Jakarta –
Komisi IV DPR RI meninjau program sawah pokok murah di Sumatera Barat. Program ini disebut memiliki potensi besar untuk mendukung ketahanan pangan nasional dengan biaya minimal dan menguntungkan petani.
Ketua Komisi IV DPR RI Siti Hediati Soeharto dan Wakil Ketua Komisi IV DPR RI Alex Indra Lukman memimpin kunjungan ini bersama anggota lainnya. Dalam pesannya kepada wartawan, Sabtu (21/6/2025), rombongan turun ke Jorong Ampang Gadang Kecamatan Ampek Angkek, Kabupaten Agam, Sumbar, untuk melihat efektivitas program sawah pokok murah tersebut.
“Kita sudah lihat program sawah pokok murah ini.
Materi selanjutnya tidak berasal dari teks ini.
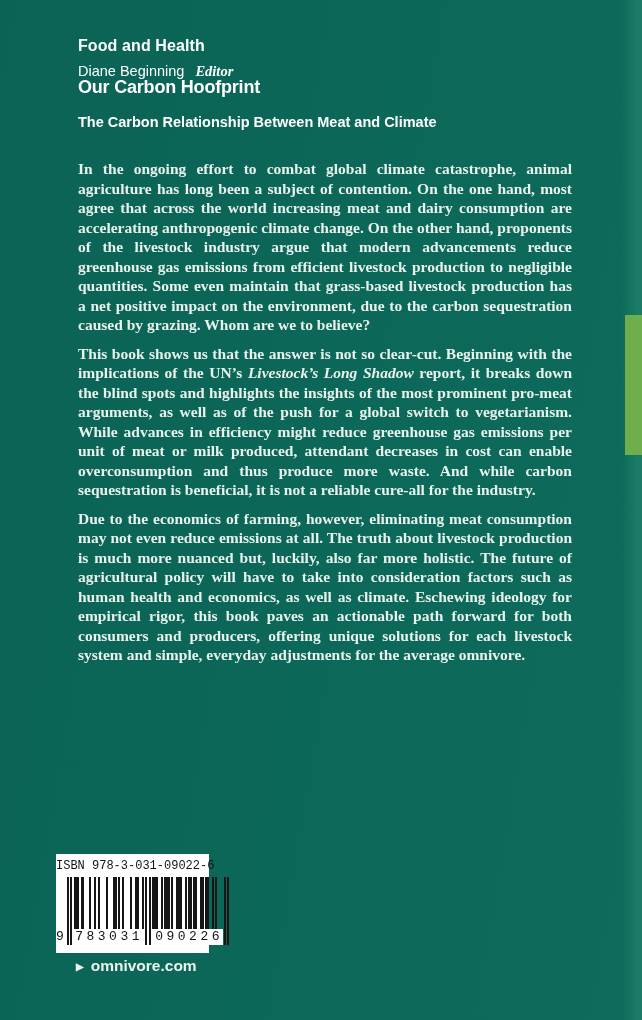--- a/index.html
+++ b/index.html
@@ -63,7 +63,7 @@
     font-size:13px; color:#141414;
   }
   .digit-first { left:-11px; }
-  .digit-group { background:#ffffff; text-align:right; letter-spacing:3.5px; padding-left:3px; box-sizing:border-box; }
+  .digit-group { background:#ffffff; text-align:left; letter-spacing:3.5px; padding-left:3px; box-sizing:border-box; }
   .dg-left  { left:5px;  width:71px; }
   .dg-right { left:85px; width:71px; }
Sangat potensial. Biaya produksi sangat rendah karena pascapanen, sawah tidak perlu dibajak, tidak membutuhkan pupuk kimia karena telah digantikan oleh jerami bahkan pemeliharaannya tidak perlu banyak tenaga,” kata Titiek.
SCROLL TO CONTINUE WITH CONTENT
Hasil produksi gabah dari sawah pokok murah disebut sama dengan sawah biasa, bahkan pada beberapa kali masa panen selanjutnya hasilnya lebih banyak dari sawah yang menggunakan pupuk. Titiek Soeharto mendorong UPT Kementerian Pertanian yang ada di Sumbar mempercepat riset ilmiah dan sertifikasi sawah pokok murah agar bisa menjadi program nasional dengan Sumbar menjadi percontohan sebelum dikembangkan ke berbagai daerah.
Sementara itu, Wakil Ketua Komisi IV DPR RI, Alex Indra Lukman yang sedari awal menyuarakan potensi sawah pokok murah optimistis program ini bisa menyokong program ketahanan pangan nasional yang digaungkan Presiden Prabowo Subianto.
“Saya kira tidak ada yang akan menolak program ini karena memang sangat menguntungkan petani, mendukung ketahanan pangan dan ekonomi hijau karena sangat ramah lingkungan,” katanya.
Wakil Gubernur Sumbar, Vasko Ruseimy, juga memberikan dukungan penuh terhadap program yang disebutnya inovasi dalam sektor pertanian. Vasko sudah meminta akademisi dari berbagai perguruan tinggi di Sumbar untuk melakukan penelitian ilmiah agar program ini bisa naik ke nasional dari Sumbar.
Inisiator sawah pokok murah, Ir. Joni menyebut, ia telah mulai melakukan inovasi itu sejak 2020 berangkat dari temuan rata-rata petani membakar jerami setelah panen sehingga menimbulkan porsoalan lingkungan. Melakukan berbagai percobaan, akhirnya ia menemukan jerami bisa menjadi subsitusi untuk pupuk kimia dan bahan jerami sebagai pupuk disebut membuat lahan lebih tahan kekeringan.
“Lahan sawah menggunakan pupuk, akan retak dan rengkah saat kekeringan. Tapi sawah pokok murah yang menggunakan jerami, tetap dalam kondisi baik,” ujarnya.
Teknik yang digunakan dalam sawah pokok murah dibagi atas Mulsa Tanpa Olah Tanah (MTOT), yaitu jerami sisa panen tidak dibakar namun dikumpulkan dan digunakan sebagai mulsa (penutup tanah) untuk menjaga kelembaban dan kesuburan tanah. Kemudian, ada pembuatan parit selebar mata cangkul dengan jarak antar parit sekitar 125 cm untuk pengaturan air. Seleksi bibit padi dilakukan dengan metode air garam dan telur untuk memastikan kualitas bibit yang baik.
Penanaman bibit dilakukan pada usia 12-14 hari setelah semai. Pengelolaan air dilakukan dengan mengatur air dalam sawah agar tidak tergenang demi mencegah reaksi racun pada tanaman.